Locals have been warned not to stay indoors and tremors have also been felt in İzmir, also in neighboring cities Aydın, Denizli and Antalya.
Dozens of aftershocks were reported.
The moment when the quake struck the coast was also caught on camera.The quake, which struck at 1:31 a.m. (2231 GMT on Thursday), was located off the southwestern coastal city of Marmaris. The U.S. Geological Survey (USGS) said that the quake was as big as magnitude 6.7, while Boğaziçi University's Kandilli Observatory maintains 6.3. It was close to the Turkish town of Bodrum and the Greek island of Kos in the Dodecanese Islands archipelago.
The temblor, initially reported as a magnitude 6.9, was very shallow, only 6.2 miles (10 km) below the seabed, the USGS said.
The Greek island of Kos, which was nearest to the epicenter, appeared to be the worst-hit with deaths and over 120 injuries reported.
The harbor area in Kos was flooded, according to witnesses, damaging several boats, while social media users on the island posted pictures of badly damaged buildings and flooding.
The minarets on two old mosques and part of a church also collapsed.

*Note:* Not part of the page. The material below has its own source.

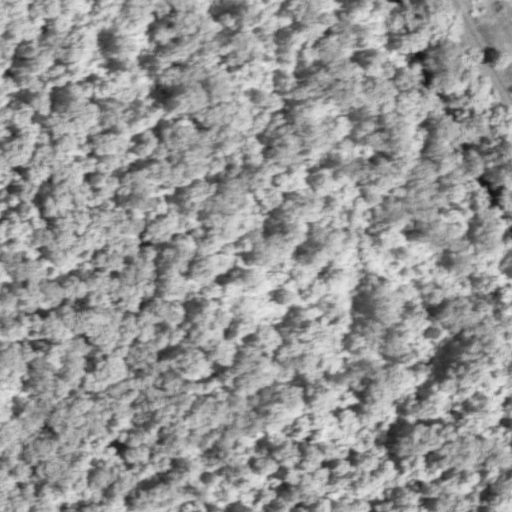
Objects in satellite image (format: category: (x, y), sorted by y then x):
road: (477, 57)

As day dawned, the clean-up operation began, with a plane and two helicopters arriving with rescue workers from Athens.
Kos's "old town" area, full of bars and other nighttime entertainment, was littered with broken stone in the streets. Hotels had shattered glass and other damage, leaving hundreds of tourists to spend the rest of the night outdoors, trying to sleep on beach loungers with blankets provided by staff.
Kos and Bodrum are about 10 kilometers apart across the Aegean Sea.

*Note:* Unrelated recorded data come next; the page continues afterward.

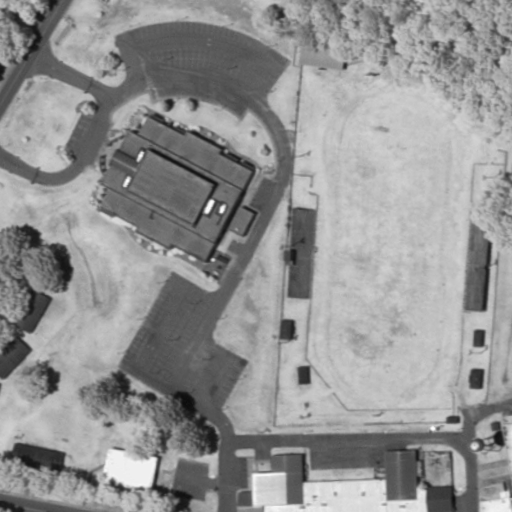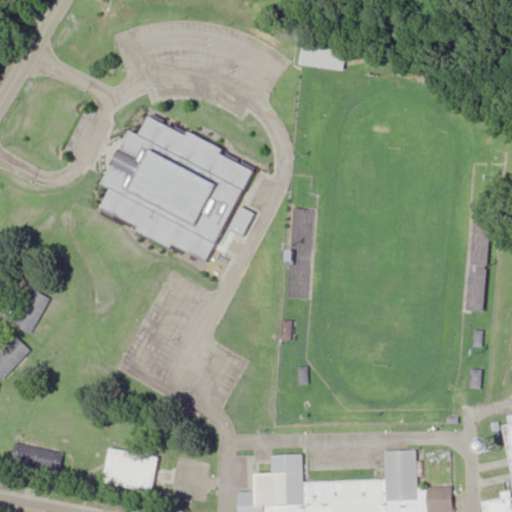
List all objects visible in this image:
road: (207, 41)
road: (31, 54)
building: (327, 58)
building: (326, 59)
parking lot: (200, 62)
road: (96, 131)
road: (280, 176)
building: (176, 188)
building: (179, 188)
stadium: (389, 243)
park: (392, 246)
road: (7, 289)
building: (34, 312)
road: (171, 312)
building: (34, 313)
building: (288, 331)
parking lot: (185, 349)
building: (13, 357)
building: (13, 358)
road: (225, 367)
building: (478, 380)
road: (192, 403)
building: (509, 426)
road: (350, 438)
water tower: (491, 440)
building: (40, 457)
building: (40, 459)
building: (133, 470)
building: (133, 471)
parking lot: (192, 480)
building: (345, 490)
building: (347, 490)
building: (500, 492)
road: (30, 505)
building: (499, 505)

A magnitude 6.7 quake is considered strong and is capable of causing considerable damage, but the effects of this one would have been dampened by seas.
Turkey is among one of the world's most seismically active countries as it is situated on a number of active fault lines, with the most potentially devastating one being the Northern Anatolia Fault (NAF), where the Anatolian and Eurasian plates meet.
The NAF, a strike-slip fault formed as the Anatolian plate was being pushed northwestwards by the Arabian plate, has produced devastating earthquakes throughout history, with the most recent ones being magnitude 7.4 and 7.2 earthquakes in northwestern Izmit and Düzce provinces in August and December 1999. The 1999 earthquakes killed thousands in Kocaeli, Adapazarı, Istanbul, Yalova and nearby towns in the northwest, which serve as Turkey's economic and industrial heartland.
In the latest earthquake-related disaster, than 600 people died in October 2011 in the eastern province of Van after a quake of 7.2 magnitude and powerful aftershocks.
Years after the disaster, Turkey has seen an overhaul in measures to prevent damage from earthquakes, such as compulsory earthquake insurance and campaigns to raise awareness and inform the public about earthquake preparedness.
Additionally, the government has undertaken the ambitious project of urban transformation wherein old and crumbling buildings across the country are being demolished to make way for new, earthquake resistant buildings.
Scientists have warned that the epicenter of Turkey's next big earthquake is likely to occur under the Sea of Marmara, where the NAF passes.